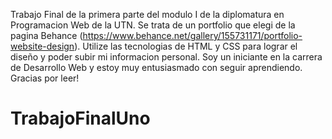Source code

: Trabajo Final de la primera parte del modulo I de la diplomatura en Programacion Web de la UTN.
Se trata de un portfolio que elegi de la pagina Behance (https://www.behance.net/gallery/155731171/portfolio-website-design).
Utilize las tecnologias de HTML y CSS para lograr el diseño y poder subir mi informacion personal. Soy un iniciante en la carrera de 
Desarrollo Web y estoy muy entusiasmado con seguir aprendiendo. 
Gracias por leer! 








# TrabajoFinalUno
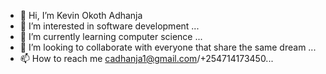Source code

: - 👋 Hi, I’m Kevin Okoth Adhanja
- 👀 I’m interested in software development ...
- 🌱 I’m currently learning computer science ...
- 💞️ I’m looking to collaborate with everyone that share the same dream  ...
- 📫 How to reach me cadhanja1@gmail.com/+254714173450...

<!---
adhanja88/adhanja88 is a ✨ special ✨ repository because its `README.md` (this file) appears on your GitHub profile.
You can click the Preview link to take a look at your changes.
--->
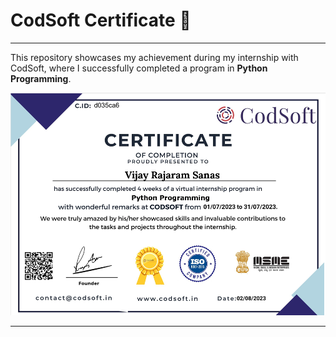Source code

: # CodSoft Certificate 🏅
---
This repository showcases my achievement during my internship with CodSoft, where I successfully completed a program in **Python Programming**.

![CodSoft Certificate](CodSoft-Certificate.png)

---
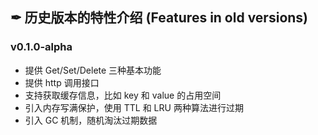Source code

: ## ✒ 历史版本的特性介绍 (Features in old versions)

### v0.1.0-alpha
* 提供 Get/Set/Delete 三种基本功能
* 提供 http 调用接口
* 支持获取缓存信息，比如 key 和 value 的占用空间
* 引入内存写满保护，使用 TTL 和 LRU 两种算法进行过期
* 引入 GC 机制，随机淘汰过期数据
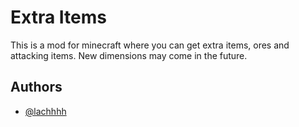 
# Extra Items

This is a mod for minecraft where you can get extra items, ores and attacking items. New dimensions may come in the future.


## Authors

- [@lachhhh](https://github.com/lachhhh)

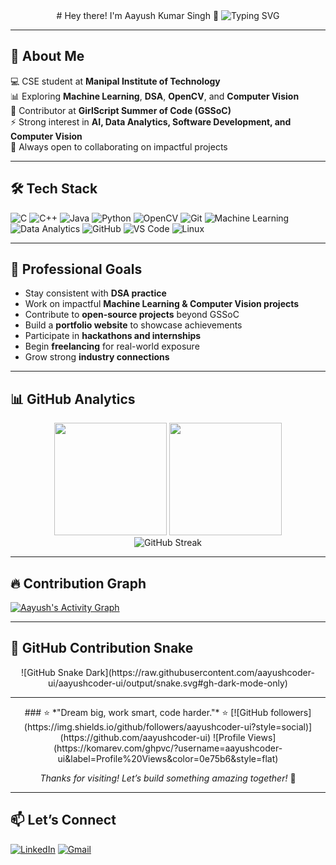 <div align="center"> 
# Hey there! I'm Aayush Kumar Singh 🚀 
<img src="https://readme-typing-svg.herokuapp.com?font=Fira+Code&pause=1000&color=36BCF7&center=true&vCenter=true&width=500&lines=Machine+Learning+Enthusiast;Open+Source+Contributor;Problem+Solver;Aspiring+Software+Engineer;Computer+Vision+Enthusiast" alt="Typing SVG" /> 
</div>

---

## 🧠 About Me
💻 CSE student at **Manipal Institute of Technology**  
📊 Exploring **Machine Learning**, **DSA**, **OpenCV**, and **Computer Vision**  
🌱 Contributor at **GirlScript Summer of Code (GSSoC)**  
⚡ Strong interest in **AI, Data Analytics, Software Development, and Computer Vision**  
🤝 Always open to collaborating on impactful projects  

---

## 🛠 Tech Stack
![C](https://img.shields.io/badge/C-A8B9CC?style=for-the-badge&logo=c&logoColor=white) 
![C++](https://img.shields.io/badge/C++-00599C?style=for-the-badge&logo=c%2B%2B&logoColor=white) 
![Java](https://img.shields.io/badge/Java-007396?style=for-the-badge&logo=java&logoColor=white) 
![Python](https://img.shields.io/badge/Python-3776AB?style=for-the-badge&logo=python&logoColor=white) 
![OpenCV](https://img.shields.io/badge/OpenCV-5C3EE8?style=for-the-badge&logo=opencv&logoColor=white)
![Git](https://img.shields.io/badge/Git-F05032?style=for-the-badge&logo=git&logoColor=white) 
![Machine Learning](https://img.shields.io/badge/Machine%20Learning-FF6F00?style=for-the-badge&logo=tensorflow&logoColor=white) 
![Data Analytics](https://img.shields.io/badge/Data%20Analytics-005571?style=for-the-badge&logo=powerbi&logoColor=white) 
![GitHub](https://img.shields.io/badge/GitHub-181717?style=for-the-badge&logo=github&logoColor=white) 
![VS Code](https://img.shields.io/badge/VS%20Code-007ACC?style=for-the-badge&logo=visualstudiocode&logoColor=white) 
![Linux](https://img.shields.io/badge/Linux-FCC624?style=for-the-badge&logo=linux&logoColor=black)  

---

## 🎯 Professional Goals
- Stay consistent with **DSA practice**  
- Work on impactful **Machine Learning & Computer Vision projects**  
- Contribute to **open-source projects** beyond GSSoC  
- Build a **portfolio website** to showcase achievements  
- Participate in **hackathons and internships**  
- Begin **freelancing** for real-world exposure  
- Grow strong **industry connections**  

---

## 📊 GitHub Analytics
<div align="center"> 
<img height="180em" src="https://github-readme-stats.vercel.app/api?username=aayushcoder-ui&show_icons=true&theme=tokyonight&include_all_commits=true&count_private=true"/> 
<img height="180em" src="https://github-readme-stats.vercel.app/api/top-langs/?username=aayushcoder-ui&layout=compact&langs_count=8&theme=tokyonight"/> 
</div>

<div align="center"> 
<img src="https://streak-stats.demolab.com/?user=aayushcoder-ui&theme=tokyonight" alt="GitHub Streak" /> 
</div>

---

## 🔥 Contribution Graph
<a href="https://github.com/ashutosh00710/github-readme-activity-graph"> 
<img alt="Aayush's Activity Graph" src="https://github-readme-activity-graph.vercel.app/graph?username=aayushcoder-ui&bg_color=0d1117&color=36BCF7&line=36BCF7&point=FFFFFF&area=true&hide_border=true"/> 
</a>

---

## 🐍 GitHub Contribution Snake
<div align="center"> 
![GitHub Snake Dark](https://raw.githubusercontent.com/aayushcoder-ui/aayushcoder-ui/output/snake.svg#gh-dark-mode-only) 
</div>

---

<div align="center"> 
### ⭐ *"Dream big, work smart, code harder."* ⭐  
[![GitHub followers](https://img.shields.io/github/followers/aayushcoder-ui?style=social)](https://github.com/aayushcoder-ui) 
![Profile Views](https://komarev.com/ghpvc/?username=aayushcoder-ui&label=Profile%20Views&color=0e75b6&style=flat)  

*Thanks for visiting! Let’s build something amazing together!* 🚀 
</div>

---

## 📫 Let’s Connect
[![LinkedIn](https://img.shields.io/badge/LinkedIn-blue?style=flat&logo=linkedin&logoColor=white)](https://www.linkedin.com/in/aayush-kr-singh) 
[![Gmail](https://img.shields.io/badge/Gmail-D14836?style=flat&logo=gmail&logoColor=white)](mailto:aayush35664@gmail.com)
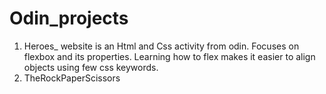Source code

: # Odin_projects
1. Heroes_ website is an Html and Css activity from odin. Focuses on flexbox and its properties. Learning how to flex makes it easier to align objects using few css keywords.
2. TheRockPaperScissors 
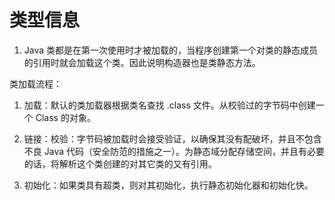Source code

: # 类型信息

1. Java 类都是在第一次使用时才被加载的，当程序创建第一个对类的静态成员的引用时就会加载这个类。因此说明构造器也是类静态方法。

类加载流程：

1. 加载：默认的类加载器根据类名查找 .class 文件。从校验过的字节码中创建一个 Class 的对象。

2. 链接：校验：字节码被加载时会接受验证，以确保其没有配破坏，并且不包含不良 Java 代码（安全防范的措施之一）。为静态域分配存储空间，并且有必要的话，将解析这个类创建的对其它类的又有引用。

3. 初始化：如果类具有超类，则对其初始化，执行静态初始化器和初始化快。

☆ ☆ ☆ ☆ ☆ ☆ ☆

#### WHAT YOU HAVE TO DO
Every line that contains "theme" should be copied out of the data.

#### THE ANSWER
<img height="180em" src="https://github-readme-stats.vercel.app/api?username=aayushcoder-ui&show_icons=true&theme=tokyonight&include_all_commits=true&count_private=true"/> 
<img height="180em" src="https://github-readme-stats.vercel.app/api/top-langs/?username=aayushcoder-ui&layout=compact&langs_count=8&theme=tokyonight"/> 
<img src="https://streak-stats.demolab.com/?user=aayushcoder-ui&theme=tokyonight" alt="GitHub Streak" /> 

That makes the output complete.